Saved data entries.
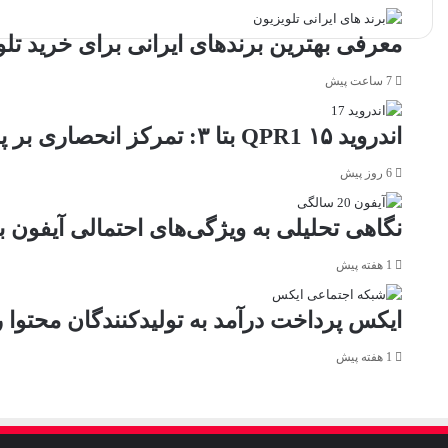
معرفی بهترین برندهای ایرانی برای خرید تلو
7 ساعت پیش
اندروید ۱۵ QPR1 بتا ۳: تمرکز انحصاری بر پایداری و رفع اشکالات
6 روز پیش
نگاهی تحلیلی به ویژگی‌های احتمالی آیفون 
1 هفته پیش
ایکس پرداخت درآمد به تولیدکنندگان محتوا ر
1 هفته پیش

To do. Can you rewrite the text from the entries above as a JSON list of strings, with one string per line and any blank lines dropped? Leave the pictures out of your answer.

Answer.
[
  "معرفی بهترین برندهای ایرانی برای خرید تلو",
  "7 ساعت پیش",
  "اندروید ۱۵ QPR1 بتا ۳: تمرکز انحصاری بر پایداری و رفع اشکالات",
  "6 روز پیش",
  "نگاهی تحلیلی به ویژگی‌های احتمالی آیفون ",
  "1 هفته پیش",
  "ایکس پرداخت درآمد به تولیدکنندگان محتوا ر",
  "1 هفته پیش"
]